My own view is that the problem has several causes. They include a government which is more than happy to point the blame at the personal hygiene of doctors and nurses and a nursing profession which is institutionally programmed to see itself as the passive victim of governmental parsimony. These problems are compounded by a management system which long ago forgot the distinction between management and leadership. None of them seem to be asking “Why the NHS?”

When I started nursing in 1982 hospitals had a distinctive smell of disinfectant. Where did it go?

Sunday, July 25, 2004

I hate computers.

I really, really, really hate computers. There's just so much about them that I don't understand. Every computer course I've ever done has either treated me like an idiot, (This is the screen, this is the keyboard etc) or assumed a vast level of knowledge that I just don't have. It's probably not computers I hate, just the feeling very, very stupid. Working for the NHS I can apply to study for the European Driving Licence in Computing (or some such nonsense), which apparently any NHS employee can ask to study regardless of whether they are a director or a cleaner. Who says the NHS wastes money. I'm instinctively skeptical of anything with the word European in the title, but it might be time to swallow my pride and give it a go. Meanwhile does anybody have any idea how to download my picture into my profile, or how to set up a list of favorite links?

Saturday, July 24, 2004

EU Referendum

I'm still playing around with the site, learning what I can do and what I can't. I did think this was quite interseting though.

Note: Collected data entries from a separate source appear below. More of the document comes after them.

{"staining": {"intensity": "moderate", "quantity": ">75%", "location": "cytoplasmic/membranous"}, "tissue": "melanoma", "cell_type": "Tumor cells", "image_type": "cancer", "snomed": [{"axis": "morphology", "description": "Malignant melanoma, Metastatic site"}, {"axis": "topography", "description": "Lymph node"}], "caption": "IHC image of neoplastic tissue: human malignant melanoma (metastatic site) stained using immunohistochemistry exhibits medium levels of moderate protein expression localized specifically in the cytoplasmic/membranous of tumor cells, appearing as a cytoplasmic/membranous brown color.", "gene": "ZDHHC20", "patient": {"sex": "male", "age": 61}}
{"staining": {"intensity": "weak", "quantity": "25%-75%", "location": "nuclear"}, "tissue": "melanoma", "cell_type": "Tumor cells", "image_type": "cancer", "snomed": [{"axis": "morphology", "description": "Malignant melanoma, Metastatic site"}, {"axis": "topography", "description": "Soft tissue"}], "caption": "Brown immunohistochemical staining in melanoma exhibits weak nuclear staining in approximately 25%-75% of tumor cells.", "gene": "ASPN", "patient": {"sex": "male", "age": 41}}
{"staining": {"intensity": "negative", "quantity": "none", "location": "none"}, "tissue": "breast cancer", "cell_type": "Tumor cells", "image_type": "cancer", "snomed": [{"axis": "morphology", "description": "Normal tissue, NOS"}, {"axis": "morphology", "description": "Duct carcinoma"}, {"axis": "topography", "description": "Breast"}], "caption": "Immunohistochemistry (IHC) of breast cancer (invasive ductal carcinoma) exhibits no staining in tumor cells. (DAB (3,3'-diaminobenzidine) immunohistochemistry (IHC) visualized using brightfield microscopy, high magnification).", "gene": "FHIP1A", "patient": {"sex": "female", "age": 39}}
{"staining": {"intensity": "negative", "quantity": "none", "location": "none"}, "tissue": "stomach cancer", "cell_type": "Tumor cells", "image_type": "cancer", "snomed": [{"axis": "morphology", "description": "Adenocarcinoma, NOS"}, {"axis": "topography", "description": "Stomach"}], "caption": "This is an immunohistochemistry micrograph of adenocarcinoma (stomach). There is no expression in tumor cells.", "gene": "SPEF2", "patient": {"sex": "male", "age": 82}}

Why this site is called the Salisbury Pages

Lord Salisbury was British Prime Minister at the end of the 19th century, the golden age of laissez faire government. He was quoted as saying (something like) "Governments should do nothing, for when ever they do anything they invariably get it wrong". It was rare wisdom from a statesman and todays politicians would do well to learn from it!

My first day as a blogger

I've just spent most of this afternoon trying to set up this blog site. It's quite a learning curve bacause I'm not as computer literate as I'd like. Still conservatism is as much about moving with the times as holding onto the past.

Today I entered my profile (which will probably get changed), failed to download a photo of myself and swore a lot. Tomorrow I hope will be better.